The curious tendencies of the mind that drive this natural storymaking process, and which we tend to regard as shortcomings, turn out to be the artistic tools of the imagination. And the creative unconscious used these tools to create these great stories. This vital information was being programmed into them bit by bit with each of these changes. The tellers of stories were only having fun, but, in fact, they were helping to create and then pass this information along. And this is where these old great stories get their power. These little bits of hidden truth have real power and charisma.
Myths are stories that have evolved to such an extent that the truth they contain has become so charismatic and obvious that religions are formed around them. All of the great religions have mythological stories as their justification and the source of their truth.
There is no better example of this than Moses and Jesus. Again, no historical record, but most people believe, or are willing to concede, that a real historical Moses and Jesus did in fact exist. After six hundred years in the oral tradition Moses was turning staffs into serpents and performed any number of other miracles for the edification of the Pharaoh including the parting of the Red Sea. And after only forty to eighty years in the oral tradition, Jesus had become the result of a virgin birth, performed countless miracles, and rose from the dead. There’s no way to calculate what effect a factual record of the real events surrounding these important figures might be having on our lives, but it’s safe to say there have been very few things in life that have had a greater effect on the world than the miraculous stories that evolved from those real events.

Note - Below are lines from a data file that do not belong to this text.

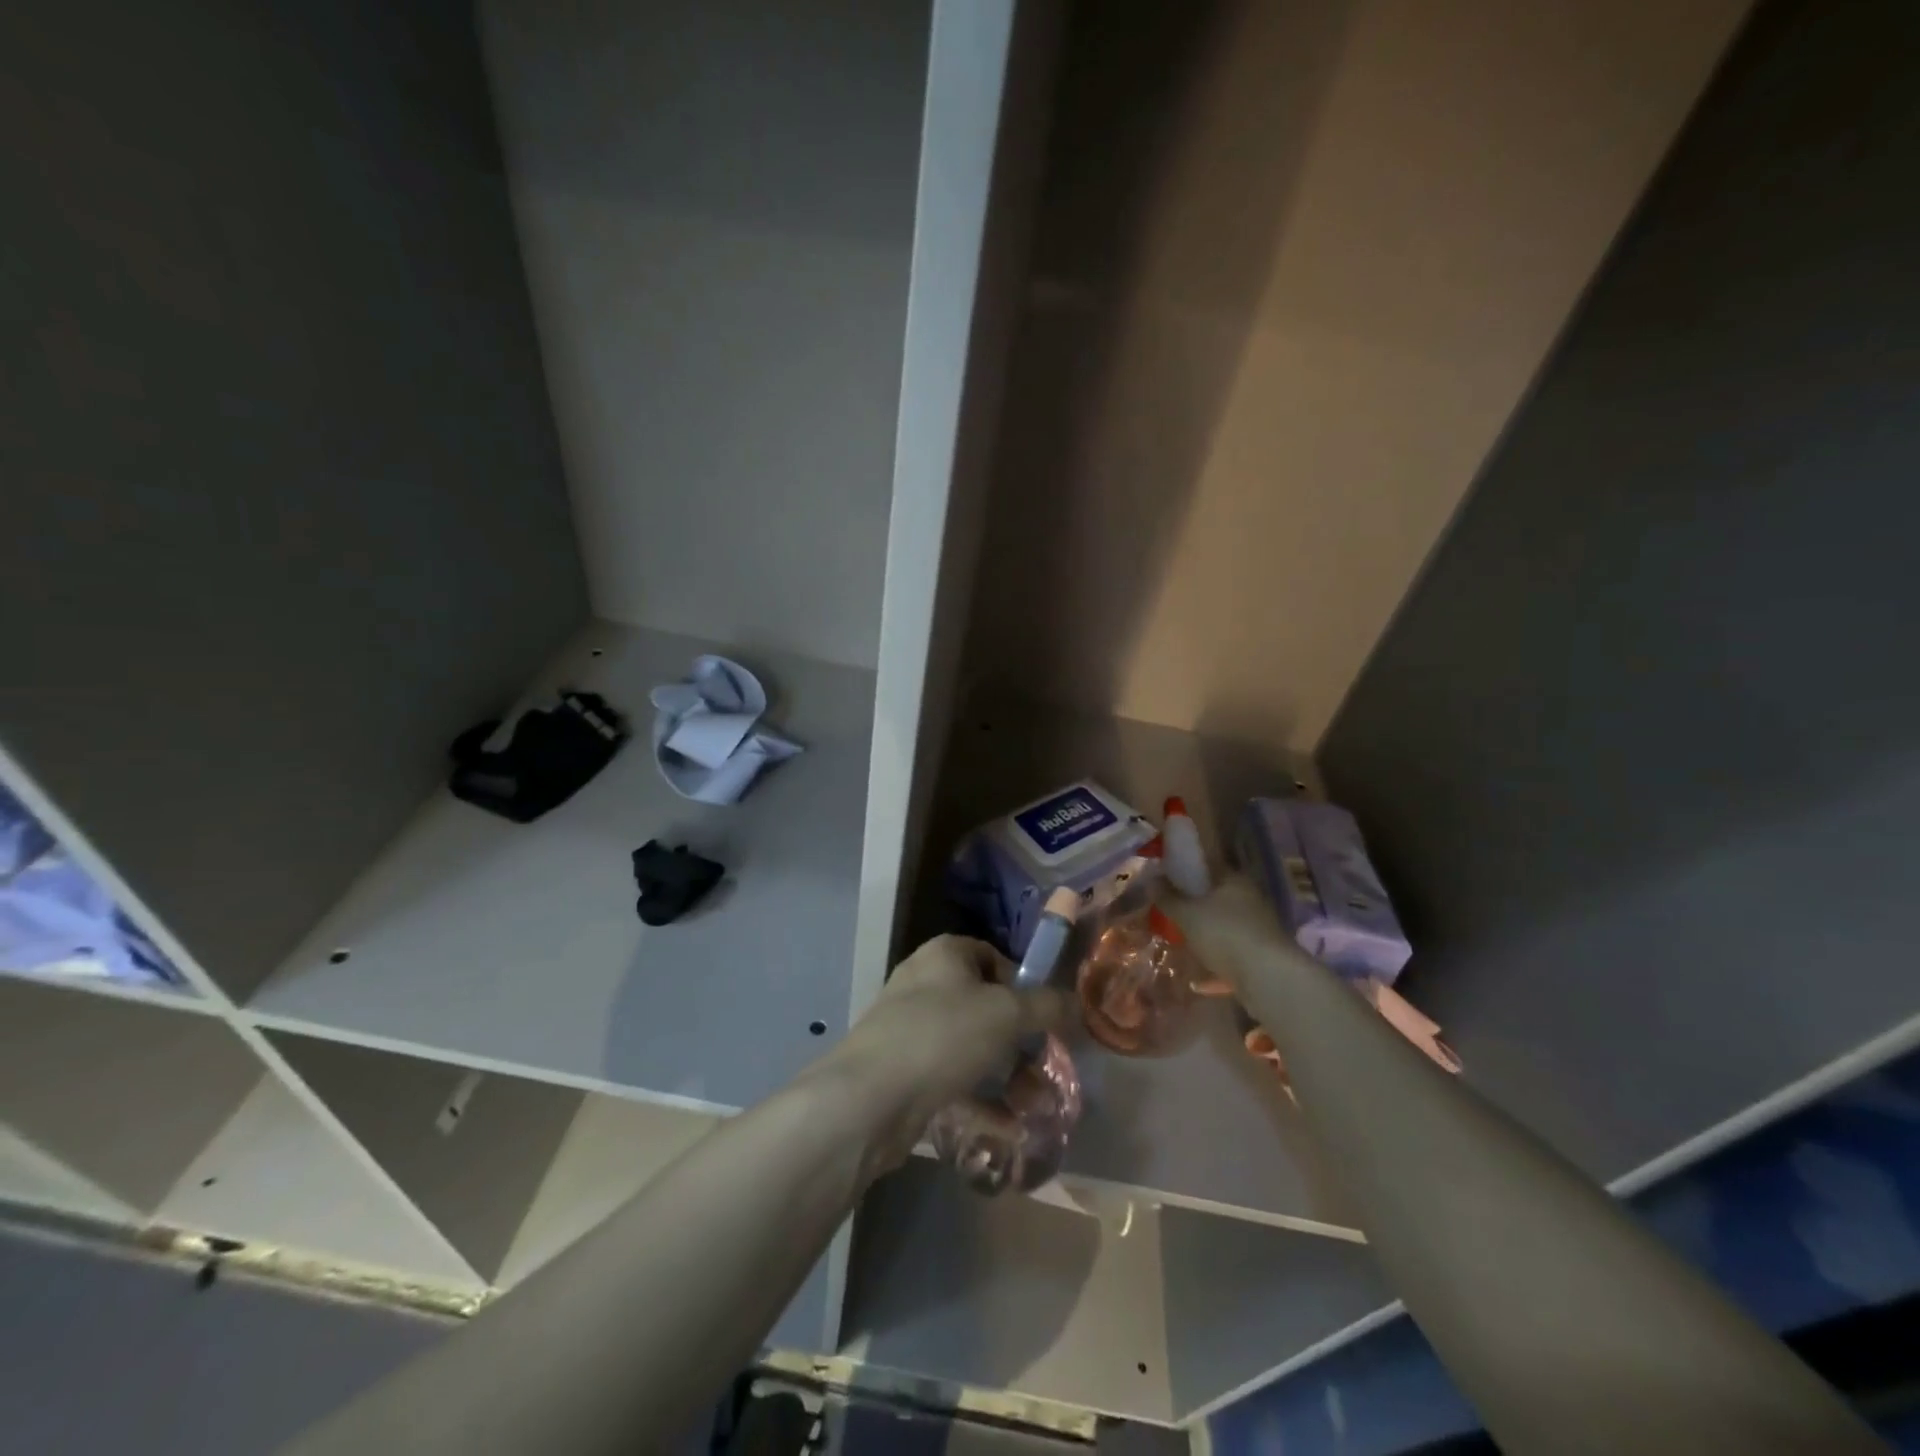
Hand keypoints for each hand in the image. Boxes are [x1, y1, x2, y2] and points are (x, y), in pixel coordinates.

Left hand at [816, 934, 1067, 1172]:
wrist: (869, 1097)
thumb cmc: (942, 1036)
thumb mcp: (1006, 1013)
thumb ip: (1046, 1005)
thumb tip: (1074, 1003)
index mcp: (945, 954)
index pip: (994, 957)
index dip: (1024, 985)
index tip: (1046, 1020)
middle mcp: (924, 982)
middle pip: (985, 1005)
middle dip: (1019, 1039)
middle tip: (1045, 1068)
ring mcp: (910, 1027)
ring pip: (971, 1045)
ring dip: (1006, 1074)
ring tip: (1033, 1106)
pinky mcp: (902, 1069)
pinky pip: (952, 1077)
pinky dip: (980, 1098)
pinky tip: (1007, 1126)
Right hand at [1166, 871, 1297, 992]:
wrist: (1267, 977)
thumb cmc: (1223, 934)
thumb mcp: (1186, 914)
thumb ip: (1168, 897)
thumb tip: (1152, 880)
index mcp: (1234, 880)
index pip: (1208, 866)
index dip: (1187, 871)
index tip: (1167, 881)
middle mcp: (1251, 898)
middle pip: (1218, 895)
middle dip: (1196, 904)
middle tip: (1172, 913)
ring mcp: (1260, 926)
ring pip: (1226, 923)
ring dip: (1208, 931)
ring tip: (1184, 941)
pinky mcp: (1263, 953)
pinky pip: (1233, 949)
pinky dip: (1218, 956)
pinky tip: (1200, 976)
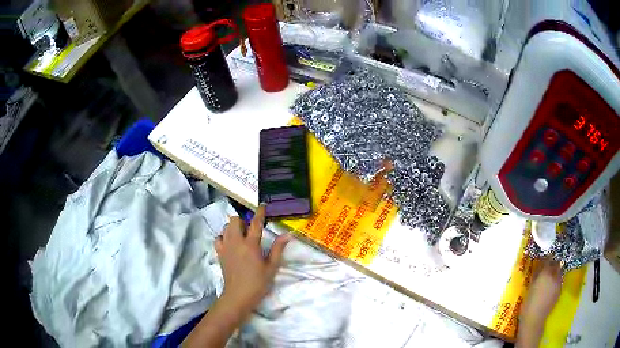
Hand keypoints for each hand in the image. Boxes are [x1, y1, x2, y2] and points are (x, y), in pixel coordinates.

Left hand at [215, 205, 290, 316]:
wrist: (238, 295)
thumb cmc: (258, 283)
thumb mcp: (272, 267)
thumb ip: (278, 249)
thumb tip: (288, 234)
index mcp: (251, 244)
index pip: (256, 223)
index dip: (260, 212)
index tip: (262, 205)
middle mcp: (236, 242)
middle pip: (235, 220)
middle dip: (243, 221)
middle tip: (251, 229)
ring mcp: (226, 247)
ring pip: (225, 227)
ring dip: (233, 228)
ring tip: (241, 236)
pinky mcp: (219, 253)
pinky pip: (218, 238)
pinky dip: (224, 237)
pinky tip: (230, 244)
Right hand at [521, 259, 562, 324]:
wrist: (534, 319)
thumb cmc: (528, 303)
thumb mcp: (531, 286)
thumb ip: (536, 273)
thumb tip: (539, 264)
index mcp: (546, 272)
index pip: (548, 258)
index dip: (546, 256)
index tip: (544, 254)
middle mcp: (555, 275)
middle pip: (556, 263)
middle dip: (553, 261)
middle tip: (548, 262)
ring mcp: (559, 283)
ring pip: (559, 271)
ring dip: (556, 270)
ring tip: (550, 273)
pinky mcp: (560, 290)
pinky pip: (559, 280)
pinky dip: (556, 279)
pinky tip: (551, 285)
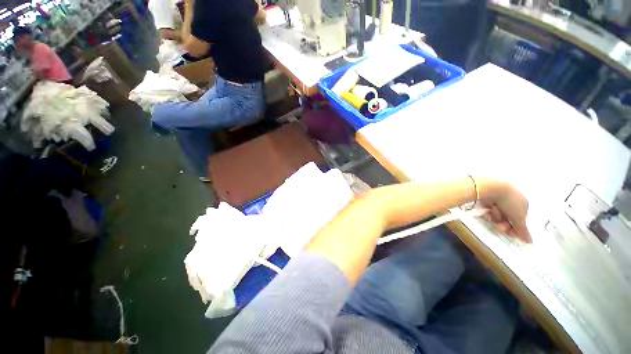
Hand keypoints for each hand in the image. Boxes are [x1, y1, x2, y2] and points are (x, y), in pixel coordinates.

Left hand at [479, 180, 530, 242]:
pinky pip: (489, 209)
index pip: (521, 220)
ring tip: (494, 212)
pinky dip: (489, 211)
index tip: (511, 234)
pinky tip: (488, 209)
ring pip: (498, 215)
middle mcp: (512, 201)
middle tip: (500, 227)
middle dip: (504, 224)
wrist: (491, 188)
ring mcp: (499, 199)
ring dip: (496, 216)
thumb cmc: (510, 202)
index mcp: (524, 204)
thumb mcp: (519, 218)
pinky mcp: (487, 199)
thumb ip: (523, 230)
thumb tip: (530, 242)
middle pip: (508, 219)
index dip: (516, 228)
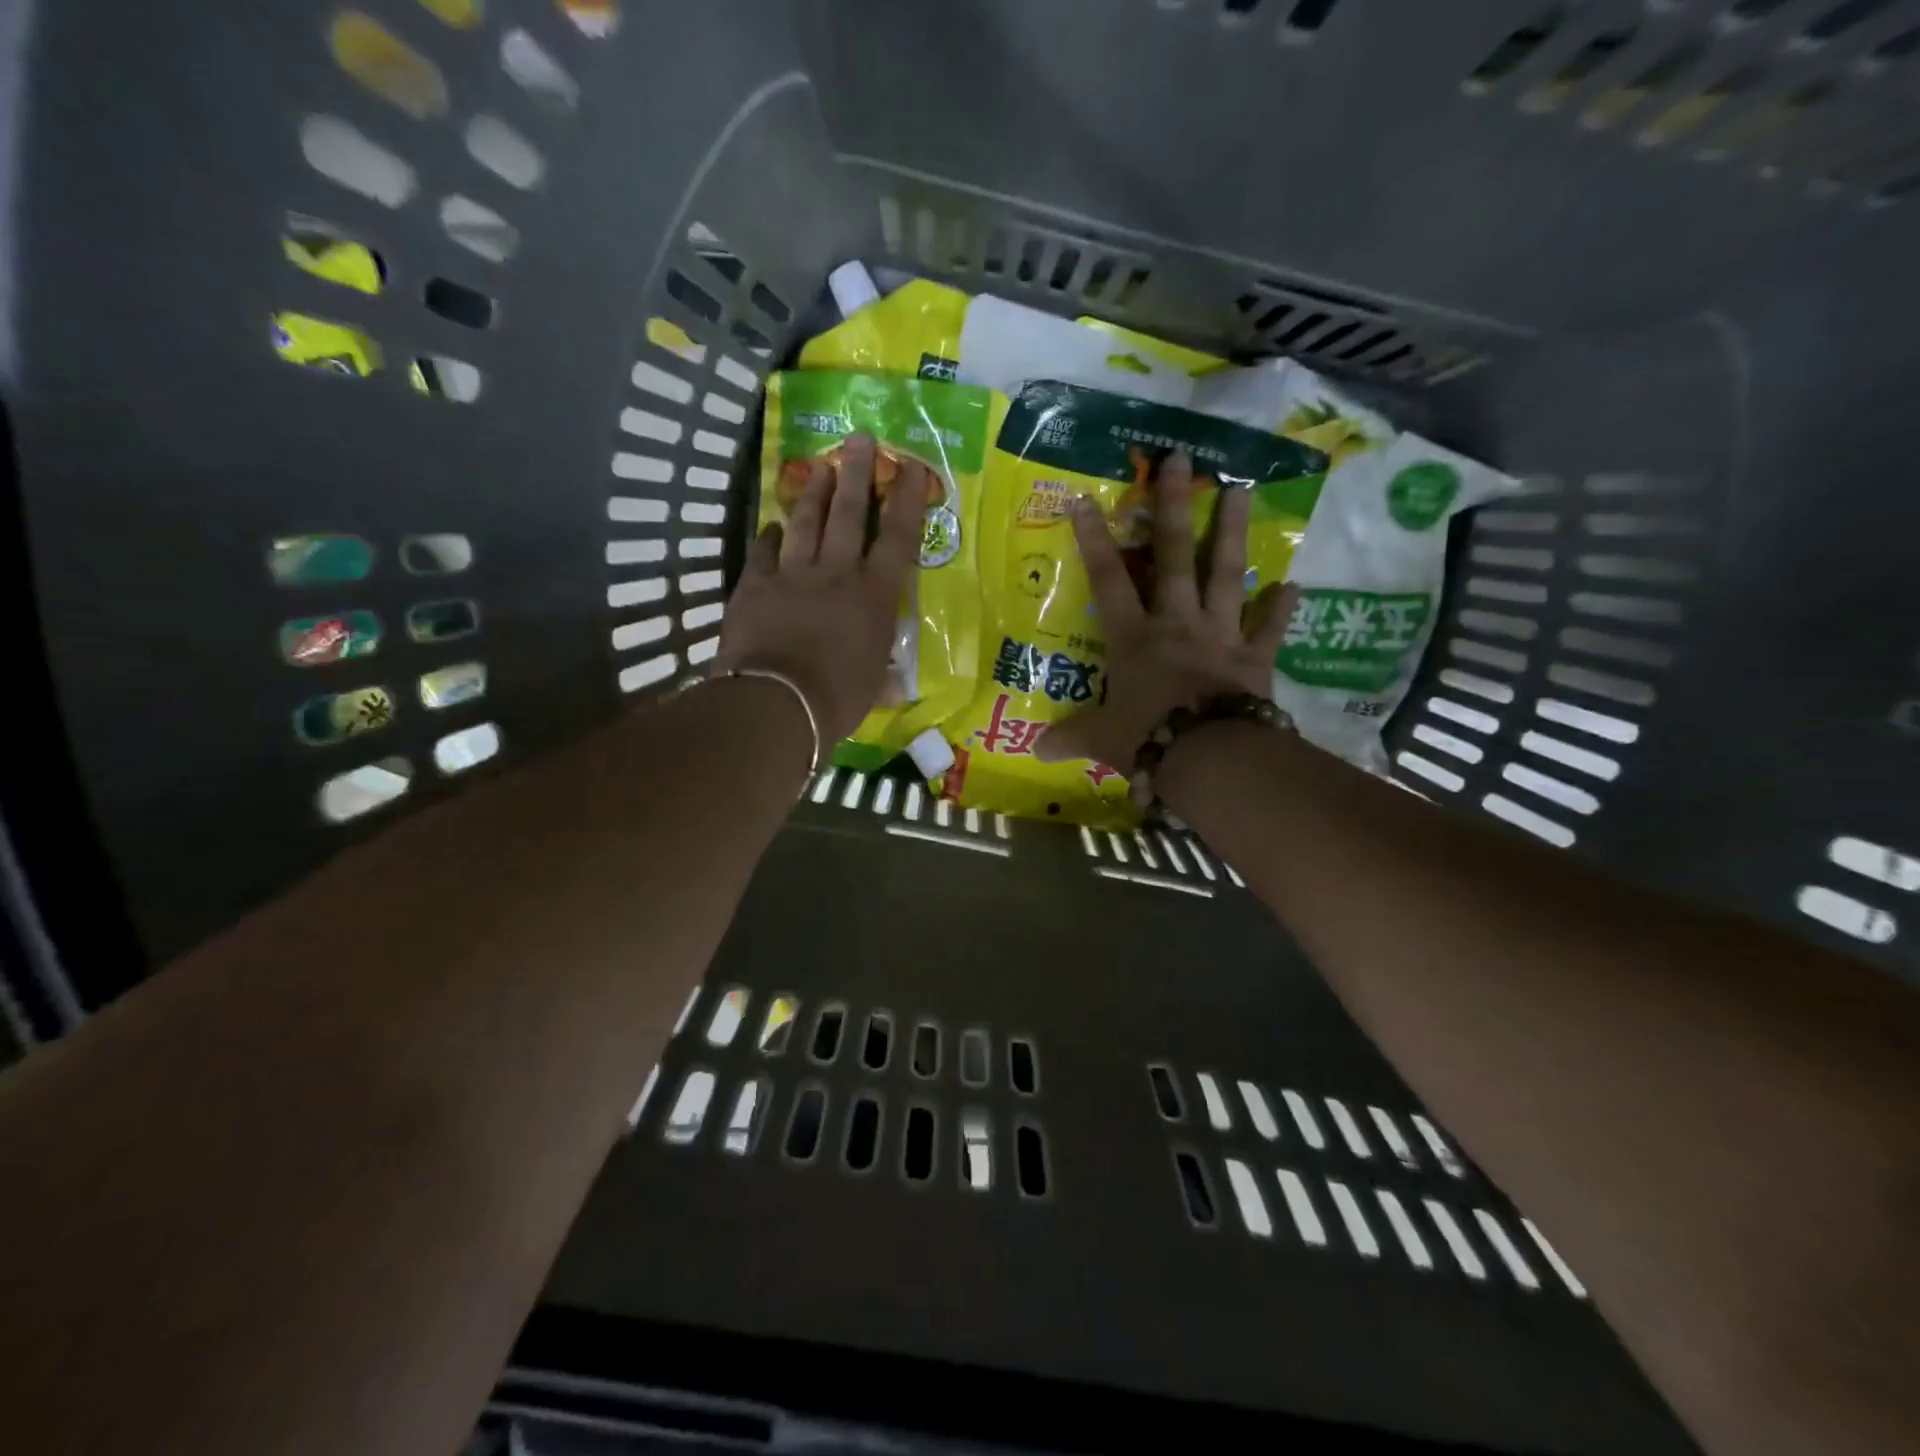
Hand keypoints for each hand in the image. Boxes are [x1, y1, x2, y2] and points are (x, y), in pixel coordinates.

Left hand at [712, 434, 929, 743]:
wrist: (777, 703)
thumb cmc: (837, 698)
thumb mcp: (872, 690)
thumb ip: (883, 678)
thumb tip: (896, 687)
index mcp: (874, 596)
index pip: (898, 538)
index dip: (907, 500)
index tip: (912, 467)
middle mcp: (837, 573)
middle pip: (849, 513)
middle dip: (857, 473)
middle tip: (859, 437)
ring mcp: (792, 575)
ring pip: (806, 522)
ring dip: (815, 492)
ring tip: (821, 466)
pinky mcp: (755, 585)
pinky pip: (763, 551)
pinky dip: (768, 536)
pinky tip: (770, 525)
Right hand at [1038, 449, 1294, 770]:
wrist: (1208, 758)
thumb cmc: (1147, 738)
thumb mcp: (1101, 739)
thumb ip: (1070, 736)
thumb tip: (1037, 750)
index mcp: (1135, 638)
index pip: (1108, 581)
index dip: (1094, 540)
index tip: (1085, 499)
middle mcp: (1177, 624)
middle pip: (1175, 557)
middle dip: (1174, 508)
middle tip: (1181, 460)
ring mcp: (1220, 636)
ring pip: (1227, 576)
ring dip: (1233, 533)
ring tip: (1241, 489)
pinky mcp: (1254, 659)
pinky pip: (1269, 630)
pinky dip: (1281, 610)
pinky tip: (1294, 586)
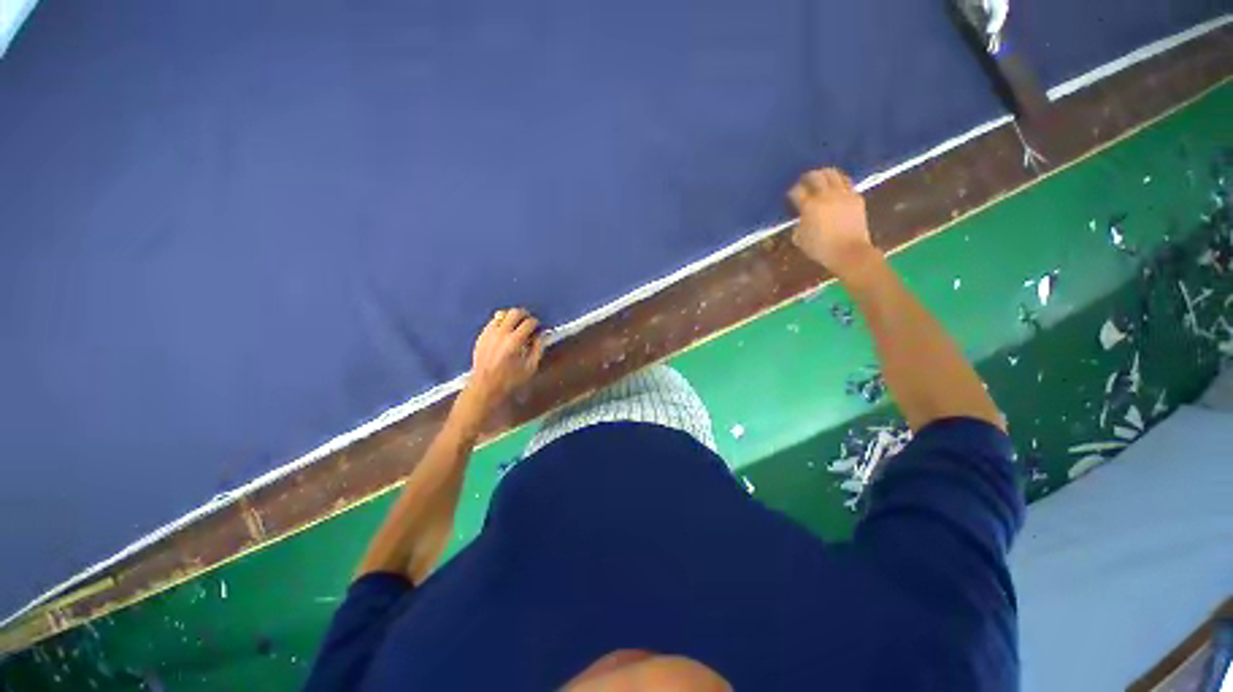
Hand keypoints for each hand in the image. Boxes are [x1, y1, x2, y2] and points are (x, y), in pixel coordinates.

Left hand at [463, 308, 544, 414]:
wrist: (485, 387)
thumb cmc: (510, 380)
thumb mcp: (530, 367)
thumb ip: (538, 349)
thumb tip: (540, 336)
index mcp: (515, 341)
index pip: (529, 322)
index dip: (536, 323)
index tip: (538, 327)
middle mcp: (501, 333)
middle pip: (514, 313)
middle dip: (524, 315)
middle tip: (529, 321)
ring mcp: (489, 333)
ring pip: (502, 314)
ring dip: (511, 317)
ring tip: (516, 325)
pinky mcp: (481, 336)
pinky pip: (492, 322)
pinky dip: (500, 323)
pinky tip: (504, 331)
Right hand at [788, 168, 880, 279]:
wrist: (849, 252)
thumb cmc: (821, 249)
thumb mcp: (800, 239)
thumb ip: (798, 225)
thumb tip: (801, 219)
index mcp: (810, 206)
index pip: (797, 191)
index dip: (792, 191)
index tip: (791, 195)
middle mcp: (826, 196)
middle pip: (816, 176)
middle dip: (808, 177)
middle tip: (804, 180)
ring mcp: (843, 195)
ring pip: (834, 174)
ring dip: (825, 174)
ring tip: (821, 177)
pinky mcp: (856, 198)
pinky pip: (847, 183)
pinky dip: (839, 182)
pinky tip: (836, 187)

It is, in fact, the function of religion to utilize the truth revealed in these great stories to help guide their charges back to their original nature. Religion, when it is not corrupt, is a conscious, organized effort to get people to go back up this path and they get their marching orders from stories. Instead of calling it individuation (Jung’s term for the full realization of the self) or reaching your full potential, they call it recovering your lost innocence or reunion with God.
It may also be worth noting here that when the real incidents that were worth repeating entered the oral tradition and evolved into myths and legends, they became not less true, but more true, because now they contained some powerful bits of the hidden truth. The real incidents as they evolve become less reflective of the outer circumstances and more reflective of the hidden, inner reality. I leave it to the individual to decide which they think is more important.